─── Data listing
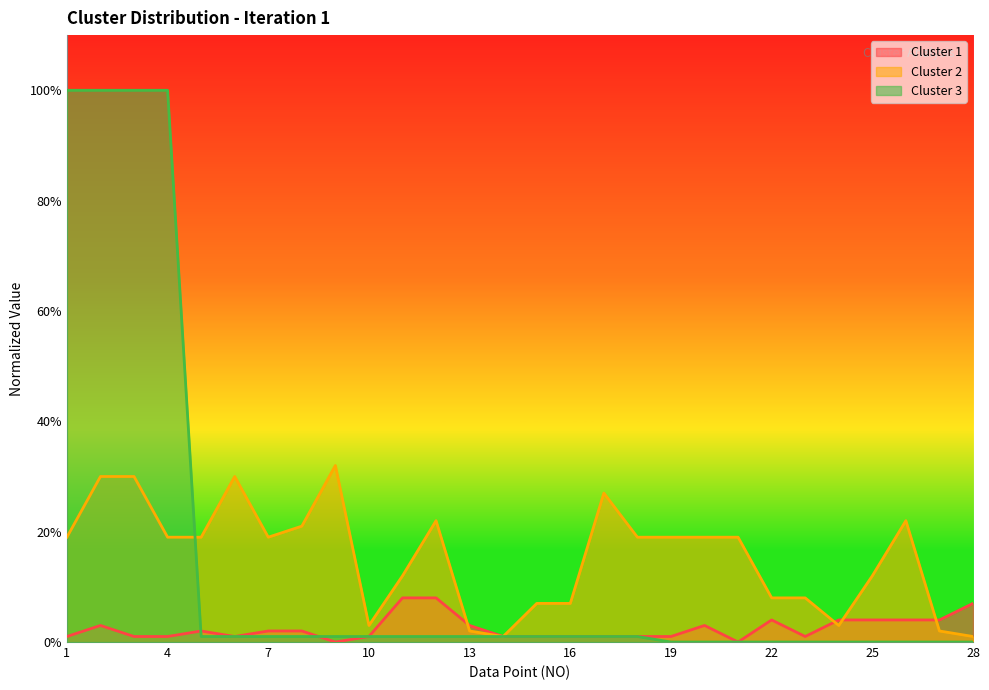

Does the chart display data point markers on the line(s)?

No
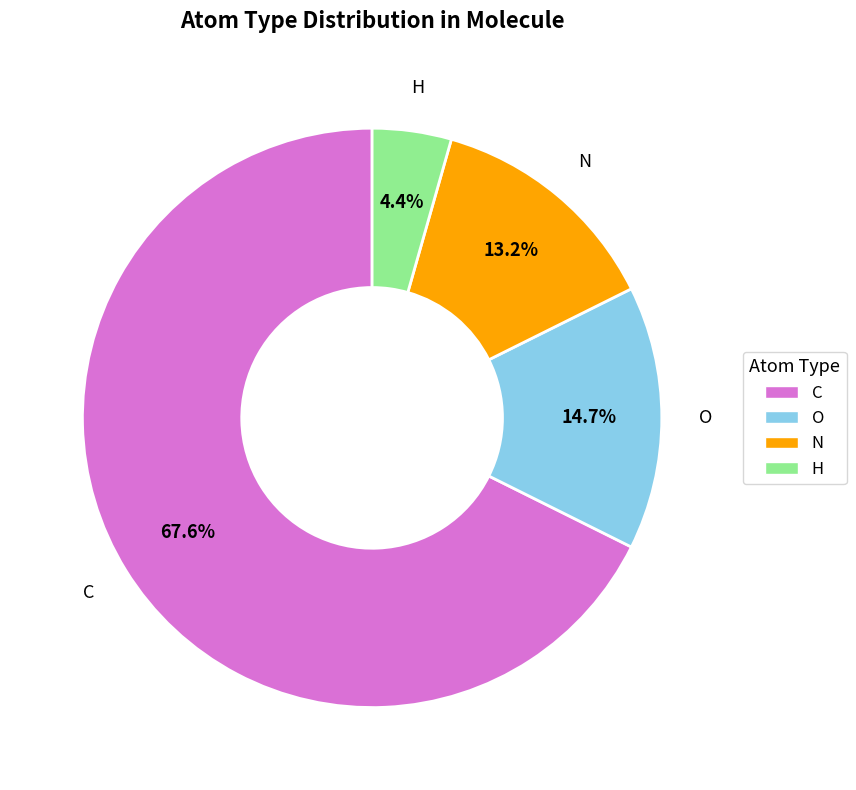

To the nearest percent, what portion does O represent?

15%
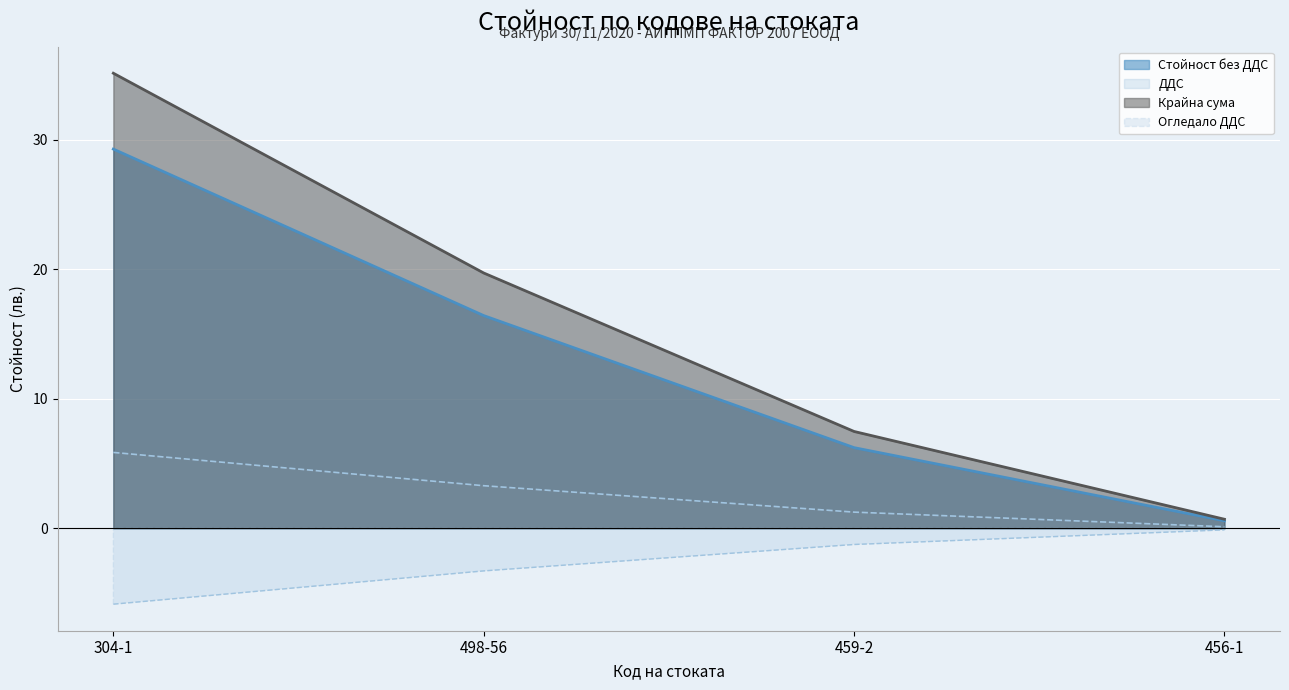

How many data points in Стойност без ДДС are above 16?

2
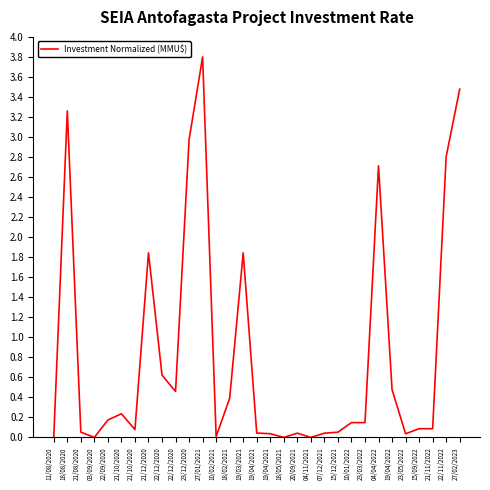

Does the chart display data point markers on the line(s)?

No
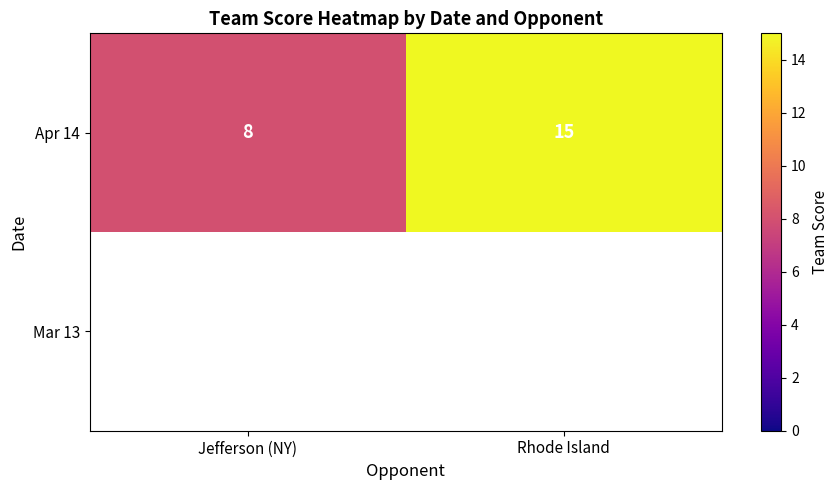

What is the sum of all Apr 14 values?

23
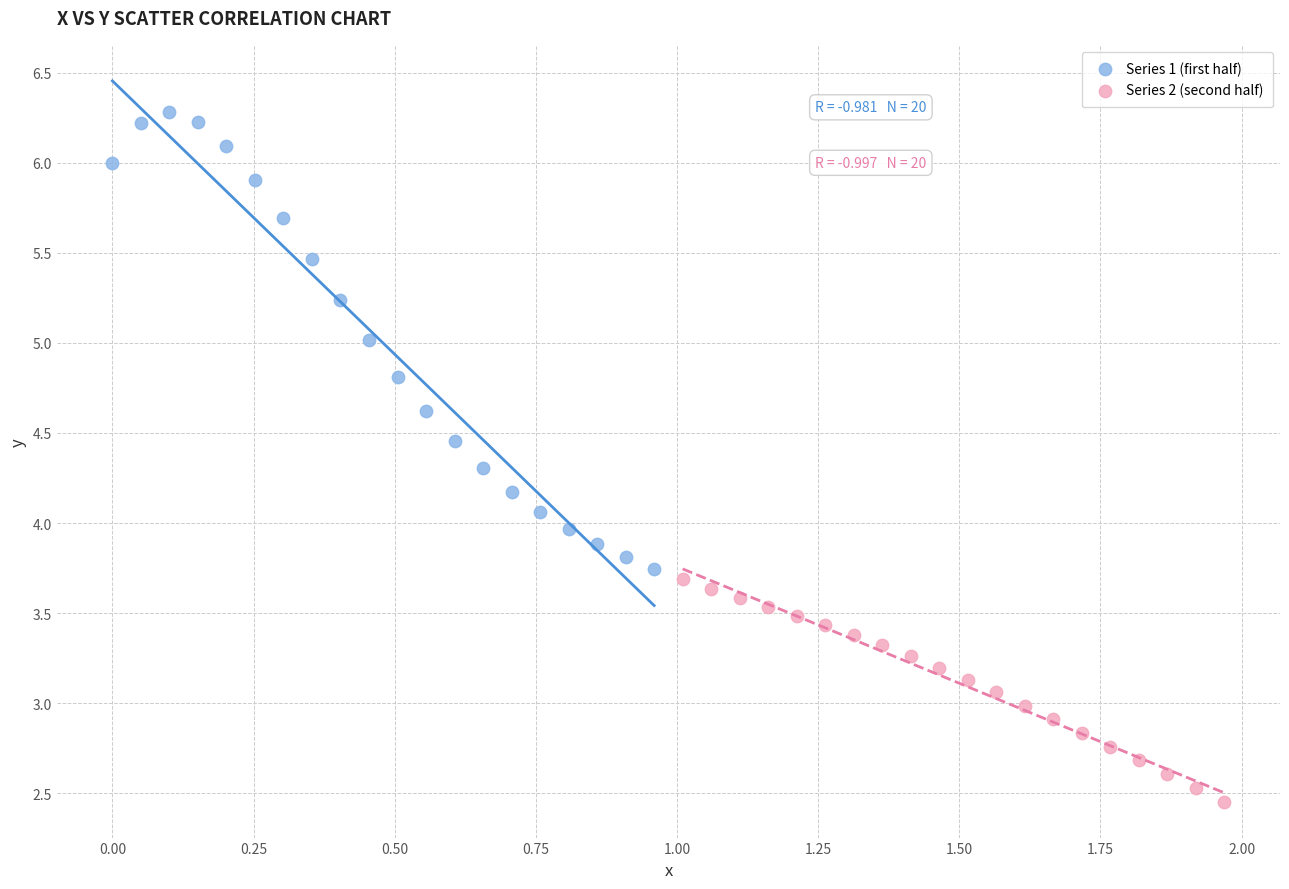

What are all the series names shown in the legend?

Series 1 (first half), Series 2 (second half)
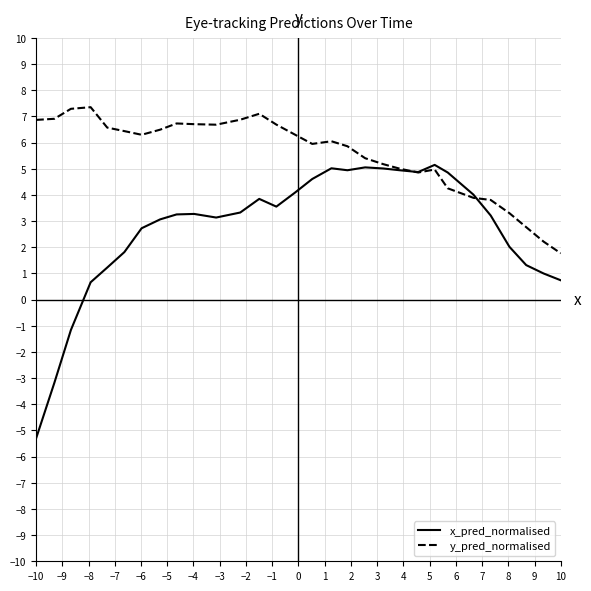

List the series in order of their peak value, highest first.

y_pred_normalised, x_pred_normalised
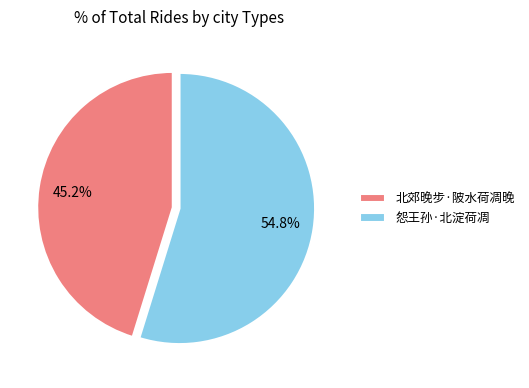

What is the largest slice in the pie chart?

怨王孙·北淀荷凋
──────
What to produce: Write out the records again without any changes, leaving out the pictures.

Task answer:
Does the chart display data point markers on the line(s)?

No

To the nearest percent, what portion does O represent?

15%

How many data points in Стойност без ДДС are above 16?

2

Does the chart display data point markers on the line(s)?

No

What is the sum of all Apr 14 values?

23

What are all the series names shown in the legend?

Series 1 (first half), Series 2 (second half)

List the series in order of their peak value, highest first.

y_pred_normalised, x_pred_normalised

What is the largest slice in the pie chart?

怨王孙·北淀荷凋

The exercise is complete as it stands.